The world of fraud prevention (and information security in general), is characterized by an arms race between the good guys and the bad guys. Security companies and financial institutions develop solutions, procedures and policies to thwart fraud attempts, while fraudsters develop the tools and techniques to circumvent these systems. If a certain fraudulent activity is observed, companies react by customizing the systems, or inventing new ones, to identify and prevent the recurrence of this activity.
This characteristic, though, isn’t limited to fraud prevention alone. Other worlds are similar, in which the bad guys try to come up with innovative ways to circumvent the systems that try to identify and stop them, so they could cause damage. Take the world of counter terrorism, in which bad guys try to come up with next-level ways to sneak bombs onto airplanes (and sometimes succeed), while those who try to prevent them from doing so create new (and sometimes intrusive) ways to identify them. The similarities between counter terrorism and fraud prevention don’t end there. The systems built to detect and stop the bad guys are also similar, sometimes even identical.
Take the customs office, for example. In various ports around the world, a staggering amount of containers arrive and depart all the time. Customs officers can only inspect a miniscule percentage of these containers for anything illegal and malicious. Therefore, whenever they do get around to checking a container, they need to make it count. This is done by building a profile on each importer and exporter – who does s/he normally trade with, what kind of goods are usually in the container, etc. Only when a computer system detects that a certain container does not meet a certain profile will the customs officers spring into action and inspect the container.
If this sounds familiar to you, it’s because the same exact method is used for detecting fraud in online banking. All you need to do is replace “container” with “money transfer” and “customs officer” with “fraud analyst.” In the political island of Israel, the police busted one of the biggest drug shipments in the country’s history using such a system. However, the system can (and probably is) used to identify potential smuggling attempts of firearms bought for malicious intent. Such a system could have identified the famous “toner bombs” and other concealed shipments of armaments would also face a challenge going through customs that use such a system.

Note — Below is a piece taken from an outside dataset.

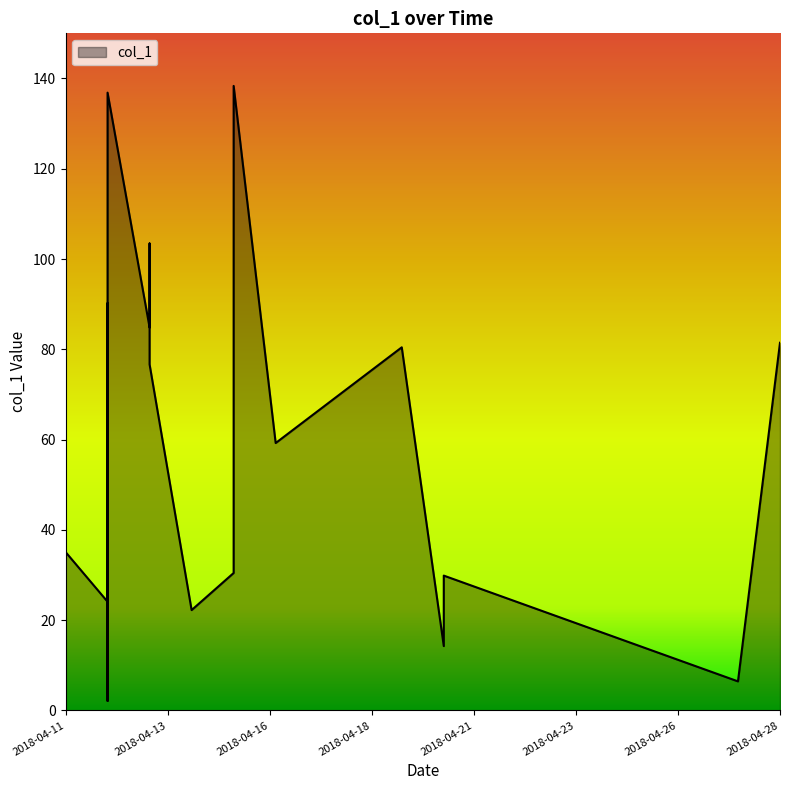

Does the chart display data point markers on the line(s)?

No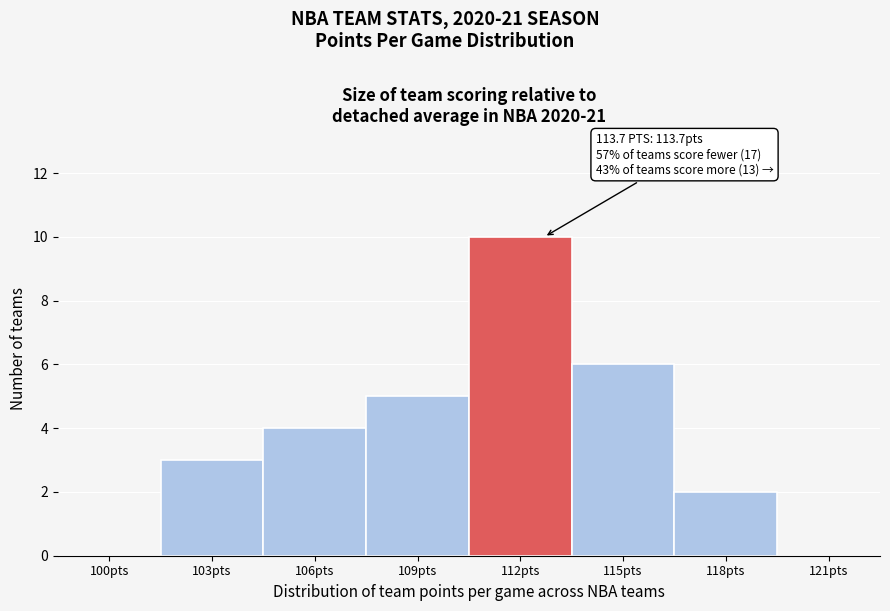

Reading left to right, transcribe all the data shown in this chart.

100pts=0	103pts=3	106pts=4	109pts=5	112pts=10	115pts=6	118pts=2	121pts=0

Another example is WeCU Technologies, an Israeli start-up that is building a technology to identify terrorists by asking them simple questions such as “Are you a terrorist?” The automated system reads biometric signs to detect how the person being tested is reacting, identifying possible intent for malicious activities. The technology automates and improves a similar procedure already in place at Israeli airports, in which security officers question all passengers about their intent, searching for certain reactions that may indicate nefarious intents.

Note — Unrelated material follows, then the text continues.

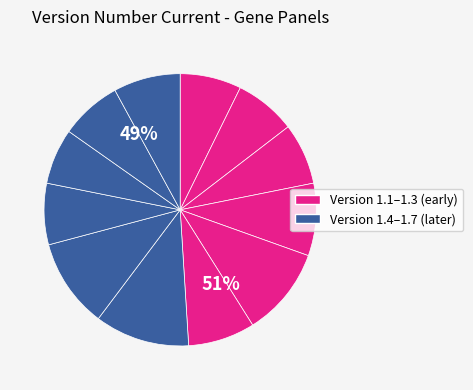

Is it true that Neuro-endocrine Tumours is 13% of the pie?

False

How can this help fight fraud? Consider using the same thought process that banks follow in order to identify money mules interested in opening bank accounts. The limitation of such a system is fairly obvious – bank tellers are not trained Israeli security officers and cannot be expected to pick up any suspicious reactions. Automated systems developed by WeCU, however, can. While cost-benefit and ROI considerations may prevent these systems to appear in the nearest branch any time soon, they still serve as an example of how technological innovation can be used to better mitigate fraud.